A cet effet, l’appareil d’épandage extrait le liquide des wagons réservoirs au moyen d’une pompe qui le refoule dans une série de rampes munies de becs pulvérisateurs destinés à transformer ce liquide en une buée afin de tapisser les plantes de très fines gouttelettes, restant bien adhérentes au feuillage. La figure 2 montre la buée liquide projetée sur la voie par les pulvérisateurs.


La pompe est actionnée par l’essieu du wagon; elle donne donc un débit d’autant plus important que la vitesse du train est plus grande. Simultanément, à l’intérieur des rampes de pulvérisation, glisse un piston qui découvre automatiquement des becs pulvérisateurs en nombre voulu pour distribuer le volume de liquide envoyé par la pompe.


Si le train marche à 16 km à l’heure, la pompe fournit 120 litres à la minute et il y a huit becs pulvérisateurs en fonctionnement sur chaque rampe. Si la vitesse s’accélère et passe à 32 km/h, puis à 48 km/h, la pompe débitera 240 litres, puis 360 litres à la minute, seize becs pulvérisateurs seront entrés automatiquement et successivement en action quand la vitesse aura atteint 32 km/h, et vingt-quatre quand elle sera montée à 48 km/h. Lorsque la vitesse décroît, les becs pulvérisateurs se referment automatiquement un à un jusqu’à concordance avec la nouvelle vitesse réalisée.


De cette façon, sans intervention du conducteur dont le rôle se borne à surveiller le fonctionnement des organes, et quelle que soit la vitesse du train auquel est attelée la machine, il y a toujours une même quantité de solution herbicide déposée par mètre courant de voie, c’est-à-dire ni moins ni plus qu’il n’en faut pour détruire les herbes.


L’appareil comporte, en outre, un variateur de débit, qui permet d’augmenter la dose appliquée quand la végétation devient particulièrement importante, et des dispositifs destinés à supprimer la projection du liquide désherbant sur certaines zones qui ne doivent pas être traitées.

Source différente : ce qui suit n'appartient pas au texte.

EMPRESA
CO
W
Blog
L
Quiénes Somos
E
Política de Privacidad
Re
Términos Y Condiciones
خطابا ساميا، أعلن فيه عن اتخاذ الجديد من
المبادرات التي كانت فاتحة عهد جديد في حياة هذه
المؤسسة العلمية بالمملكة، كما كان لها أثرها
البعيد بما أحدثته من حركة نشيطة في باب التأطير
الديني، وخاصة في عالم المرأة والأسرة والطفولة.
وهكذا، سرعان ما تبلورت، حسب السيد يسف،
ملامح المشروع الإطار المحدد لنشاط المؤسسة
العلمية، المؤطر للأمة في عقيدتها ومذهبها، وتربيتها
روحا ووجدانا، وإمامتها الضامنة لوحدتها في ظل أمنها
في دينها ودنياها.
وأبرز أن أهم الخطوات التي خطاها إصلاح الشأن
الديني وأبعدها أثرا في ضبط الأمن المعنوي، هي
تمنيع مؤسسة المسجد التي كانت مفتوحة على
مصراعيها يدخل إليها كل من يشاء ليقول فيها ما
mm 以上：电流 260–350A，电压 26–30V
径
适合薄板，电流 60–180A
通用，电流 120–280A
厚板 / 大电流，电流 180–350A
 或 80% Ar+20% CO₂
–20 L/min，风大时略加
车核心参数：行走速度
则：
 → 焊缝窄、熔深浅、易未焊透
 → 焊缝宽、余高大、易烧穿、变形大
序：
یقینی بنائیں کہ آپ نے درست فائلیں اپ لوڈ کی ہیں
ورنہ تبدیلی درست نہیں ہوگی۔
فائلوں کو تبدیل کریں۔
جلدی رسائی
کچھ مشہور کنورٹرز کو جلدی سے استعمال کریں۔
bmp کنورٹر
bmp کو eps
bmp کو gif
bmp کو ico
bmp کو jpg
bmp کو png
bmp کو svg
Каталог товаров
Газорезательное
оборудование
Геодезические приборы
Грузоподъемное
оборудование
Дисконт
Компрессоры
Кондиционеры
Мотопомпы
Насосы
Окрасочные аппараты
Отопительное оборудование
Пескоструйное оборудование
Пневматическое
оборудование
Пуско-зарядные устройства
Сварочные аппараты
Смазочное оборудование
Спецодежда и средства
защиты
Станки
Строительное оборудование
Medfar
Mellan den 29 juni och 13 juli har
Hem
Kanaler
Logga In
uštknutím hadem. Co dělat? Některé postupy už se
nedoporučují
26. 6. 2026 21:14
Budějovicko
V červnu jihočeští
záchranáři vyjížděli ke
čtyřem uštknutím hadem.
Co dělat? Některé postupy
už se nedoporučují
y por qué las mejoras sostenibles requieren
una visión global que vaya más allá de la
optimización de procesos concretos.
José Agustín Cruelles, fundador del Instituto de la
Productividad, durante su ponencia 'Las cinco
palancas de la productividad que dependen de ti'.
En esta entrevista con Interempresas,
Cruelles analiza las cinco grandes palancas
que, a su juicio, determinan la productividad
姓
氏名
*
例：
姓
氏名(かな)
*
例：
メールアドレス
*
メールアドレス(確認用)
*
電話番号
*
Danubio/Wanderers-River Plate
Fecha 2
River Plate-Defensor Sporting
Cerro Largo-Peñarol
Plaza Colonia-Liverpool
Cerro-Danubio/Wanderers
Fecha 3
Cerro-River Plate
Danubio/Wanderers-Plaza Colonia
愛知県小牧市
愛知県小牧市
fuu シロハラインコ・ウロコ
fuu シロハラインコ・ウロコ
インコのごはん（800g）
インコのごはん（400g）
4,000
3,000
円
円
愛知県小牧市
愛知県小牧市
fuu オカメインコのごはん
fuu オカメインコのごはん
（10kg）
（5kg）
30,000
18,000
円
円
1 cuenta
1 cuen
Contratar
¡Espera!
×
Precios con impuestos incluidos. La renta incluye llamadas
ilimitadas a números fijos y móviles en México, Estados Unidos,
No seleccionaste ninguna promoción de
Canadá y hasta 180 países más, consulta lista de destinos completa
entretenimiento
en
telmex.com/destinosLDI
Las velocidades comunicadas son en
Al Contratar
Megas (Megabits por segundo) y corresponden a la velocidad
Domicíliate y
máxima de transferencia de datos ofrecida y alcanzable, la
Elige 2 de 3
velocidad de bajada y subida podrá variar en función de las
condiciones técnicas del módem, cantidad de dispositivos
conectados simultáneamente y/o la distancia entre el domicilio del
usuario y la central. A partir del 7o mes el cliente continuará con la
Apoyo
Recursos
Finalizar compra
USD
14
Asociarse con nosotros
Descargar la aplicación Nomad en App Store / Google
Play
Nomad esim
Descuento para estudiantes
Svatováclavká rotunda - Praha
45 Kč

Le volume de liquide qui leur était destiné est alors renvoyé dans le wagon citerne par un système équilibreur qui évite toute variation intempestive du débit de celles des rampes pulvérisatrices qui restent en fonction.


Cet ensemble permet une exécution très économique du désherbage chimique, la dépense correspondante étant à peine le quart de celle du désherbage à la main. C’est également un procédé fort efficace, dont les effets se font, d’année en année, sentir plus définitifs.


La désherbeuse à grand rendement décrite ci-dessus est utilisée maintenant sur plusieurs autres Réseaux français et étrangers.